Ackermann’s Repository of Arts, September 1815.

“Carriage Dress”

It is not at all clear to me why this is called a Carriage Dress. It looks like an ordinary Walking Dress to me. A dress meant for traveling would normally include on outer garment of some kind — a pelisse, spencer, or mantle — and would likely include sturdier shoes than sandals that lace up the ankle. (Sandals at this time were any slipper that had laces over the ankle, not the open-toed shoes we now consider to be sandals.) But as both the print title and the descriptive text name this a Carriage Dress, I suppose that’s what it is.

Note the quizzing glass worn on a gold chain, a popular accessory for ladies at this time.

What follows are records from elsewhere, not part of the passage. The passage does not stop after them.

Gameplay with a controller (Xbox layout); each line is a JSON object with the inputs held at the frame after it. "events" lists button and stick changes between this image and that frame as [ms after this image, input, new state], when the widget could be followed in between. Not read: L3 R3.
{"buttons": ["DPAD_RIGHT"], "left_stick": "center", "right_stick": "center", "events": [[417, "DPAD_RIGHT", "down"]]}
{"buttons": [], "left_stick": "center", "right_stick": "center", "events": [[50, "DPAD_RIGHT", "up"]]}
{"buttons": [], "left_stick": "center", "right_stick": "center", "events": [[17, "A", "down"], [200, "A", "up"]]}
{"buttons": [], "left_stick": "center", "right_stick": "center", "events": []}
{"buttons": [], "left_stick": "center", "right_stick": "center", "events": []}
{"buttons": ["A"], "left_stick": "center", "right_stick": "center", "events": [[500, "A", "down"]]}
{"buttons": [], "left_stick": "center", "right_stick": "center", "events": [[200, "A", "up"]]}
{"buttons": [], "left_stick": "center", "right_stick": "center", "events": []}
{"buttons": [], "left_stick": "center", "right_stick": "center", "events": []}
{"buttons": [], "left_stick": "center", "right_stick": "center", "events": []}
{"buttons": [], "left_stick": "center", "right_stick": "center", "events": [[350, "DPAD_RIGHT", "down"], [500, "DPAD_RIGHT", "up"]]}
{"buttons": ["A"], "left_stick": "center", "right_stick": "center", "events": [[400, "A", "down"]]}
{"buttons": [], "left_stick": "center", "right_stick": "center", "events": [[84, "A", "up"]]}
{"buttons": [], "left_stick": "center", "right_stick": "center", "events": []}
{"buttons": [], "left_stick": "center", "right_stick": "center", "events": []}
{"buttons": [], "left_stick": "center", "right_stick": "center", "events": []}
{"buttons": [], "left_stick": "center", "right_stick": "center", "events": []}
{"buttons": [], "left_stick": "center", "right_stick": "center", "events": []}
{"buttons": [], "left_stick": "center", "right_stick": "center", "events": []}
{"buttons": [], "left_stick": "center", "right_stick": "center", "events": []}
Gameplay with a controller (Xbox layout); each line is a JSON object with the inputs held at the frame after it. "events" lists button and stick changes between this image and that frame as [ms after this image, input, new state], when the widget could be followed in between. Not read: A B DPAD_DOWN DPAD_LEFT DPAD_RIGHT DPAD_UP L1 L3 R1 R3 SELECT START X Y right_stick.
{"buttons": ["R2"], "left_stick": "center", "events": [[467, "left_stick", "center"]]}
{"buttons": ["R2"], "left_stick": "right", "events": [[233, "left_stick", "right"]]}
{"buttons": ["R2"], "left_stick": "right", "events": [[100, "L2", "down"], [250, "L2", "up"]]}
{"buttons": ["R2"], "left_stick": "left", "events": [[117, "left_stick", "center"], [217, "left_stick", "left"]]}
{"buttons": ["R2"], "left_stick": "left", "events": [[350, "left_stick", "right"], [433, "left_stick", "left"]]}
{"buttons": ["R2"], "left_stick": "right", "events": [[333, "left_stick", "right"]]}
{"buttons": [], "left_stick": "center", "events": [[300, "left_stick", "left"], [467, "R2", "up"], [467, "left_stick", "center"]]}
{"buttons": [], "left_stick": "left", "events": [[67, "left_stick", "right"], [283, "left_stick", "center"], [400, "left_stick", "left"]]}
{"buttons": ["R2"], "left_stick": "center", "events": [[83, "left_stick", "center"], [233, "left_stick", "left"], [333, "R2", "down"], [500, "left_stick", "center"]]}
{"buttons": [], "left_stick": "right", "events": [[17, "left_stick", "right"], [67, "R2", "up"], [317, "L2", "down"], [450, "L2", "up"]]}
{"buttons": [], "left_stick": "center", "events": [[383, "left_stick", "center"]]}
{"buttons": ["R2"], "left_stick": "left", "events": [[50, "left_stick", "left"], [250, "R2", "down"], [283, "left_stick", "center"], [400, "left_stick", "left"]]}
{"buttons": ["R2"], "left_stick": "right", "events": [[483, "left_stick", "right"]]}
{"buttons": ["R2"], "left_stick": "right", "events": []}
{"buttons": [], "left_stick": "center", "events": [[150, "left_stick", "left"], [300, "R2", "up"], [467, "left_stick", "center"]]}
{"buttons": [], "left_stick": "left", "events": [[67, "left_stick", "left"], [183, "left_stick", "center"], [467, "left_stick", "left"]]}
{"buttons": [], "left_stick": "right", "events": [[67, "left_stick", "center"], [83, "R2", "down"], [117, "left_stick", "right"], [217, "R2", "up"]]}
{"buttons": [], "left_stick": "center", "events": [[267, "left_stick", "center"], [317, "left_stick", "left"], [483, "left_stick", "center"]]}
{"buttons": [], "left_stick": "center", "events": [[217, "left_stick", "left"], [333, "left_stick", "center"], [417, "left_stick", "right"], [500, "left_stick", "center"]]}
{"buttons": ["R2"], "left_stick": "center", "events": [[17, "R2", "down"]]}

The print is described in the magazine as follows:

“CARRIAGE DRESS. Cambric muslin, jacconet, or French cambric dress, of short walking length, ornamented round the skirt with four borders of embroidery laid on; long sleeve, the fulness at the wrist confined in a bracelet of corresponding embroidery let in. Plain handkerchief, front trimmed en suite. The back of the dress broad and plain. sloped low between the shoulders; the fulness of the petticoat extended round the waist; the sleeve worn considerably off the shoulder, and the waist very short. The Anglesea chip hat, decorated with a full cluster of ostrich feathers, drooping forward. Sandals, kid, of the Pomona green colour. Gloves, Limerick or York tan.”